Hoffentlich kann das auch in den nächsten Jahren bleiben- ich stehe auf jeden Fall bereit, um das Zuckertütenfest mit zu gestalten. Ich wünsche Ihnen Gesundheit und weiterhin Optimismus. Herzliche Grüße
Carola Lindemann



                                     Seniorenfahrt in den Herbst

Die Blätter hängen noch, aber das Laub wird langsam Gelb, da machte es richtig Spaß für eine Gruppe unsere ältesten Senioren bei schönem Wetter mit dem Kleinbus durch das Osterzgebirge u.a. zur Talsperre Bad Gottleuba zu fahren.

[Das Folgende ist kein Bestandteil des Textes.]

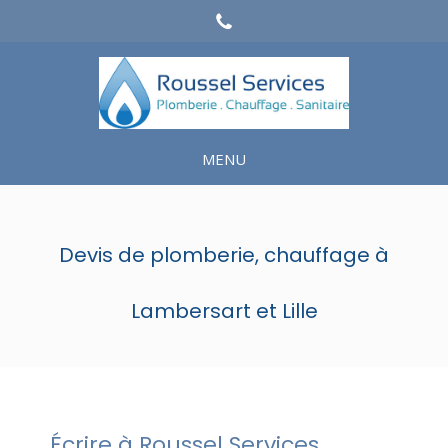
MENU
Devis de plomberie, chauffage à
Lambersart et Lille
Écrire à Roussel Services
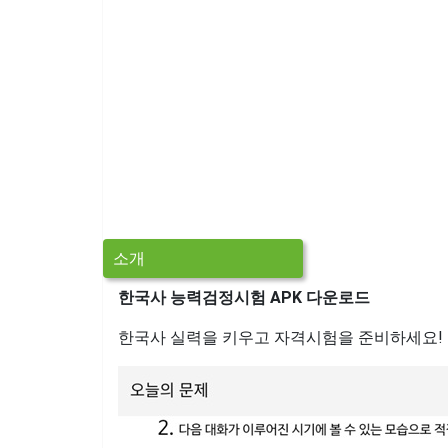
소개
한국사 능력검정시험 APK 다운로드
한국사 실력을 키우고 자격시험을 준비하세요!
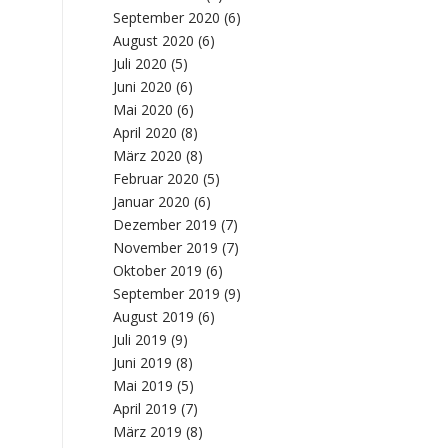
September 2020
(6)
August 2020
(6)
Juli 2020
(5)
Juni 2020
(6)
Mai 2020
(6)
April 2020
(8)
März 2020
(8)
Februar 2020
(5)
Januar 2020
(6)
Dezember 2019
(7)
November 2019
(7)
Oktober 2019
(6)
September 2019
(9)
August 2019
(6)
Juli 2019
(9)
Juni 2019
(8)
Mai 2019
(5)
April 2019
(7)
März 2019
(8)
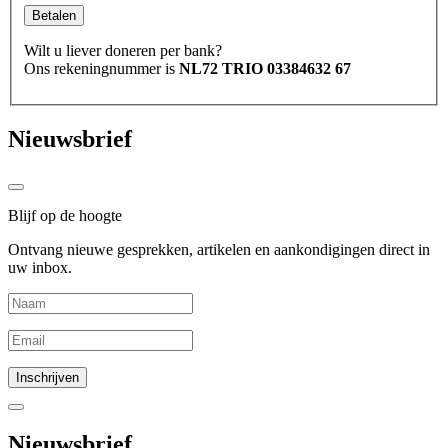
Betalen
Wilt u liever doneren per bank?
Ons rekeningnummer is
NL72 TRIO 03384632 67
Nieuwsbrief
Blijf op de hoogte
Ontvang nieuwe gesprekken, artikelen en aankondigingen direct in
uw inbox.
Nieuwsbrief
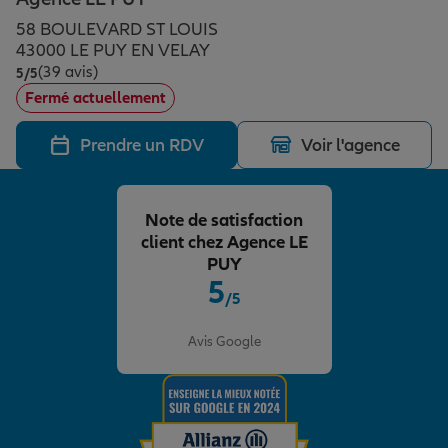
Épargne & retraite
Assurance emprunteur
Prévoyance et dépendance
Protection de la famille
58 BOULEVARD ST LOUIS
43000 LE PUY EN VELAY
(39 avis)
Note de 5 sur 5
5
/5
Vos projets
Assurance animal de compagnie
Protection juridique
Plan épargne retraite
Fermé actuellement
Prendre un RDV
Voir l'agence
Conseil assurance
Assurance vie
Partir en vacances
Note de satisfaction
Outre-mer
Placements financiers
Déménager
client chez Agence LE
PUY
5
/5
Professionnels
Investissements immobiliers
Changer de voiture
Assurance auto
Note de 5 sur 5
Avis Google
Allianz en France
Transmission
Départ à la retraite
Assurance habitation
Préparer l’avenir
Le Pack Famille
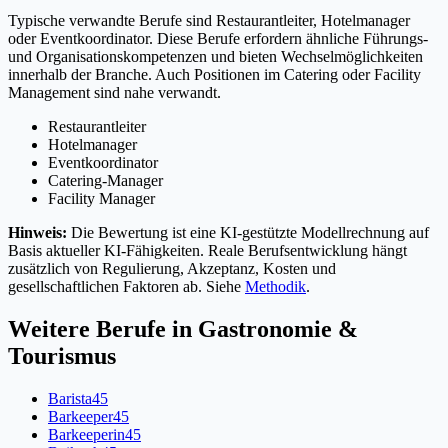
Typische verwandte Berufe sind Restaurantleiter, Hotelmanager
oder Eventkoordinator. Diese Berufe erfordern ähnliche Führungs-
und Organisationskompetenzen und bieten Wechselmöglichkeiten
innerhalb der Branche. Auch Positionen im Catering oder Facility
Management sind nahe verwandt.
Restaurantleiter
Hotelmanager
Eventkoordinator
Catering-Manager
Facility Manager
Hinweis:
Die Bewertung ist eine KI-gestützte Modellrechnung auf
Basis aktueller KI-Fähigkeiten. Reale Berufsentwicklung hängt
zusätzlich von Regulierung, Akzeptanz, Kosten und
gesellschaftlichen Faktoren ab. Siehe
Methodik
.
Weitere Berufe in
Gastronomie &
Tourismus
Barista
45
Barkeeper
45
Barkeeperin
45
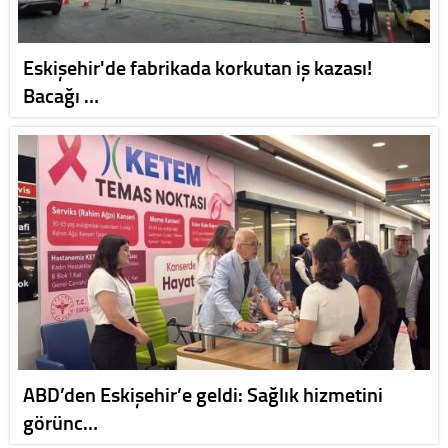
Eskişehir'de fabrikada korkutan iş kazası!
Bacağı …
ABD’den Eskişehir’e geldi: Sağlık hizmetini
görünc…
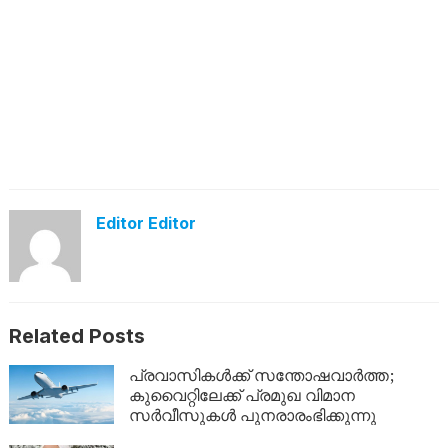
Editor Editor
Related Posts
പ്രവാസികൾക്ക് സന്തോഷവാർത്ത;
കുവൈറ്റിലേക്ക് പ്രമുഖ വിമാന
സർവീസുകൾ പുനരാരംഭിക്കുന്നു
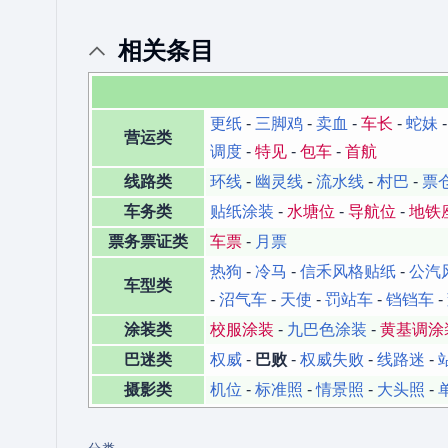
相关条目
更纸
-
三脚鸡
-
卖血
-
车长
-
蛇妹
营运类
调度
-
特见
-
包车
-
首航
线路类
环线
-
幽灵线
-
流水线
-
村巴
-
票
车务类
贴纸涂装
-
水塘位
-
导航位
-
地铁
票务票证类
车票
-
月票
热狗
-
冷马
-
信禾风格贴纸
-
公汽
车型类
-
沼气车
-
天使
-
罚站车
-
铛铛车
-
涂装类
校服涂装
-
九巴色涂装
-
黄基调涂
巴迷类
权威
-
巴败
-
权威失败
-
线路迷
-
摄影类
机位
-
标准照
-
情景照
-
大头照
-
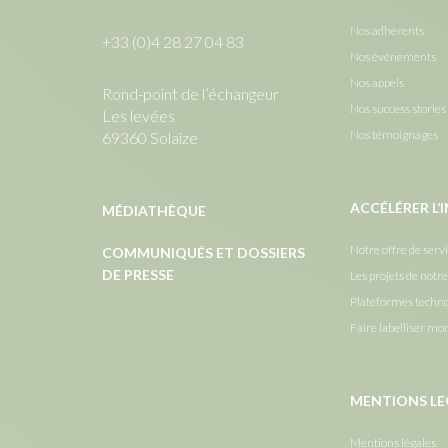
Nos adhérents
+33 (0)4 28 27 04 83
Nos événements
Nos appels
Rond-point de l’échangeur
Nos success stories
Les levées
Nos témoignages
69360 Solaize
ACCÉLÉRER L
MÉDIATHÈQUE
Notre offre de serv
COMMUNIQUÉS ET DOSSIERS
DE PRESSE
Les projets de notr
Plateformes techn
Faire labelliser mo
MENTIONS LE
Mentions légales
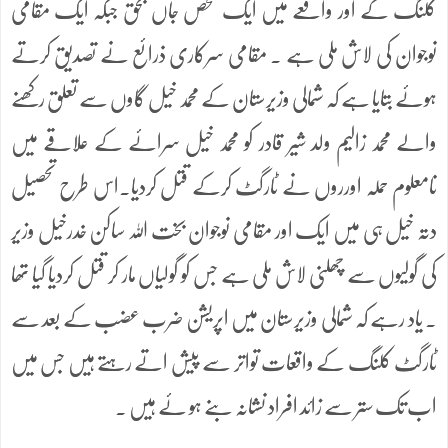
کلنگ کے اور واقعے میں ایک شخص جاں بحق جبکہ ایک مقامی
نوجوان کی لاش ملی ہے ۔ مقامی سرکاری ذرائع نے تصدیق کرتے
ہوئے بتایا ہے کہ شمالی وزیرستان کے محمد خیل گاوں سے تعلق رکھنے
والے محمد زالیم ولد شیر قادر کو محمد خیل سرائے کے علاقے میں
نامعلوم حملہ اورروں نے ٹارگٹ کرکے قتل کردیا۔اس طرح تحصیل
دتہ خیل ہی میں ایک اور مقامی نوجوان بخت اللہ ساکن خدرخیل وزیر
کی گولیوں سے چھلنی لاش ملی ہے جس کو گولیاں مار کر قتل کردیا گیا تھا
۔ یاد رہے کہ شمالی وزیرستان میں اپریشن ضرب عضب کے بعد سے
ٹارگٹ کلنگ کے واقعات تواتر سے پیش اتے رہتے ہیں جس میں
اب تک ستر سے زائد افراد نشانہ بنے ہو ئے ہیں ۔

Danke an die Begleiter H. Bialluch und H. Hauswald.
  Projekt „Teilhabe von sozial und finanziell benachteiligten Familien 
                                   am kulturellen Leben in ihrer Region“


Der AWO Kreisverband und die AWO Ambulante Hilfen zur Erziehung führen und organisieren das Projekt im Namen des Kreisverbandes gemeinsam durch.

Familien gemeinsam kulturelle Erlebnisse im LK zu ermöglichen und zu organisiere sowie sie zu begleiten ist das Ziel eines gemeinsammen Projektes:
Schlittschuhlauf in den Winterferien /Kinobesuch / Familienausflug in ein Freibad / Besichtigung eines Stollens / Höhlenwanderung / Nutzung der Bibliothek / Lichter- und Fackelwanderung in der Adventszeit.
Um das Projekt zu verwiklichen, müssen die Organisatoren,besonderen Dank Frau  Meisner, viele Stunden auch Ihrer Freizeit zur Verfügung stellen. Entlohnt wirden wir mit der Begeisterung der Kinder, für die meisten sind derartige Veranstaltungen nicht selbstverständlich.